Let a and b be two nonzero real numbers. If the coefficient of $$x^5$$ in the expansion of $$\left(ax^2 + \frac{70}{27bx}\right)^4$$ is equal to the coefficient of $$x^{-5}$$ in the expansion of $$\left(ax - \frac{1}{bx^2}\right)^7$$, then the value of $$2b$$ is

Write the first expression in binomial form:
$$\left(ax^{2} + \frac{70}{27\,b\,x}\right)^{4}$$

General term of $$\left(u+v\right)^{4}$$ is $$\binom{4}{k}u^{k}v^{4-k}$$.
Take $$u = ax^{2}$$ and $$v = \dfrac{70}{27\,b\,x}$$.

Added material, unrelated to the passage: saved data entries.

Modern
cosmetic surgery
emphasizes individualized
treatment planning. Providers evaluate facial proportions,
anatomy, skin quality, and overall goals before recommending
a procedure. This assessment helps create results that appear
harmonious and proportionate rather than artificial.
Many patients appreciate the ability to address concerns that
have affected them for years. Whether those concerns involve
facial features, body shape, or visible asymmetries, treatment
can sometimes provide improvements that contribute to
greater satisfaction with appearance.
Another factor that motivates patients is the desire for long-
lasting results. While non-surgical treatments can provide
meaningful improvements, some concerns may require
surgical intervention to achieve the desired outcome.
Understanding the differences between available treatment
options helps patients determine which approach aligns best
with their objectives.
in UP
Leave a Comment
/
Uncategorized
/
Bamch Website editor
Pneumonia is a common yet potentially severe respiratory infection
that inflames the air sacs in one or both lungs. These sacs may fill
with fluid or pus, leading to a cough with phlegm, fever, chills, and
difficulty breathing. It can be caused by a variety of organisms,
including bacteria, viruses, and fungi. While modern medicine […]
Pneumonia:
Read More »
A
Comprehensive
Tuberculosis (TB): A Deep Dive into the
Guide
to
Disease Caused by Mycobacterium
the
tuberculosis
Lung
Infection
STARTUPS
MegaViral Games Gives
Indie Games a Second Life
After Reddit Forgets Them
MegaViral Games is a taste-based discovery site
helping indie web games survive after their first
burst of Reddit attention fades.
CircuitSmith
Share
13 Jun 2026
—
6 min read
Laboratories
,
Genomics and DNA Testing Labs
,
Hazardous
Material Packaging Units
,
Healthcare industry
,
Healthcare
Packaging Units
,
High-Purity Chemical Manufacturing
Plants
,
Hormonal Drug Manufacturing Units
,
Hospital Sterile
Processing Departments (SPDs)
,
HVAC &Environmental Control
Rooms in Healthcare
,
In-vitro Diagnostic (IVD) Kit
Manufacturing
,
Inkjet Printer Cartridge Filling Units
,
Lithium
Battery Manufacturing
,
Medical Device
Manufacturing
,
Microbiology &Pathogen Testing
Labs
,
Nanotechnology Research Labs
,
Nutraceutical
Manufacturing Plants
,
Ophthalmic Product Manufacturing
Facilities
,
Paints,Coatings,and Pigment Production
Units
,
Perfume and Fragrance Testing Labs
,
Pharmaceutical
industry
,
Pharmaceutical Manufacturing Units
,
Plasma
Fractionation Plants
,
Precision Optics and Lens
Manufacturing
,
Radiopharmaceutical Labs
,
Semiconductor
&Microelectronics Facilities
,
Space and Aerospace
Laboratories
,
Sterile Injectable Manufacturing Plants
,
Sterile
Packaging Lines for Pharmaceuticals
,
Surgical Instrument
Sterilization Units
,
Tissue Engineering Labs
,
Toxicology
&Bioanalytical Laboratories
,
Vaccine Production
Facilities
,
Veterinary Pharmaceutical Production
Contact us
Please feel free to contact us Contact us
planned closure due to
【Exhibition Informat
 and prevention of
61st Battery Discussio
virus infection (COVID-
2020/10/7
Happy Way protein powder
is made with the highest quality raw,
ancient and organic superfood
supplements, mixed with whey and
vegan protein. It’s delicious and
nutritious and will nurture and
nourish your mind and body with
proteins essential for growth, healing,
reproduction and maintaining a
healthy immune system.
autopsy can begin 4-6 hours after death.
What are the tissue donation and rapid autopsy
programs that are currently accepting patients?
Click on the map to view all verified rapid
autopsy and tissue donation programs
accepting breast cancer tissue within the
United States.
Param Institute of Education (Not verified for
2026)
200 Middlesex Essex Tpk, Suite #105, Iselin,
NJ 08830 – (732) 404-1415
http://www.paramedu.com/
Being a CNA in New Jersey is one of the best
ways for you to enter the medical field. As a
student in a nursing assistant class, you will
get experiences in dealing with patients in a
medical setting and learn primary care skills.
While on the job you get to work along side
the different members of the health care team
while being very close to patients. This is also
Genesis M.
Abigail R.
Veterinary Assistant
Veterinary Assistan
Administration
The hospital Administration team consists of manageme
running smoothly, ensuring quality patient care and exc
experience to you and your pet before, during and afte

The term containing $$k$$ copies of $$u$$ and $$4-k$$ copies of $$v$$ equals
$$\binom{4}{k}\,a^{k}\left(ax^{2}\right)^{k} \left(\frac{70}{27\,b\,x}\right)^{4-k} = \binom{4}{k}\,a^{k} \left(\frac{70}{27\,b}\right)^{4-k} x^{\,2k-(4-k)} = \binom{4}{k}\,a^{k} \left(\frac{70}{27\,b}\right)^{4-k} x^{\,3k-4}$$

We need the power of $$x$$ equal to $$5$$:
$$3k-4 = 5 \;\Longrightarrow\; 3k = 9 \;\Longrightarrow\; k = 3$$

Substituting $$k=3$$ gives the desired coefficient (call it $$C_1$$):
$$C_1 = \binom{4}{3}a^{3}\left(\frac{70}{27\,b}\right)^{1} = 4 \cdot a^{3}\cdot\frac{70}{27\,b} = \frac{280\,a^{3}}{27\,b}$$

Now treat the second expression:
$$\left(ax - \frac{1}{b\,x^{2}}\right)^{7}$$

Here $$u = ax$$, $$v = -\dfrac{1}{b\,x^{2}}$$ and the general term is
$$\binom{7}{r}u^{r}v^{7-r} = \binom{7}{r}a^{r}(ax)^{\,r} \left(-\frac{1}{b\,x^{2}}\right)^{7-r} = \binom{7}{r}a^{r}(-1)^{7-r}b^{-(7-r)} x^{\,r-2(7-r)} = \binom{7}{r}a^{r}(-1)^{7-r}b^{-(7-r)} x^{\,3r-14}$$

We need the power of $$x$$ equal to $$-5$$:
$$3r-14 = -5 \;\Longrightarrow\; 3r = 9 \;\Longrightarrow\; r = 3$$

With $$r=3$$, the power of $$-1$$ is $$(-1)^{7-3}=(-1)^{4}=+1$$.
The required coefficient (call it $$C_2$$) is
$$C_2 = \binom{7}{3}a^{3}b^{-(7-3)} = 35\,a^{3}\,b^{-4} = \frac{35\,a^{3}}{b^{4}}$$

According to the question, these two coefficients are equal:

$$\frac{280\,a^{3}}{27\,b} = \frac{35\,a^{3}}{b^{4}}$$

Cancel the common non-zero factor $$a^{3}$$ and cross-multiply:

$$280\,b^{3} = 35 \times 27$$

Divide by $$35$$:

$$b^{3} = \frac{27}{8}$$

Taking the real cube root (since $$b$$ is real and $$\dfrac{27}{8} \gt 0$$):

$$b = \frac{3}{2}$$

Finally, the required value is $$2b$$:

$$2b = 2 \times \frac{3}{2} = 3$$

Therefore, the answer is 3.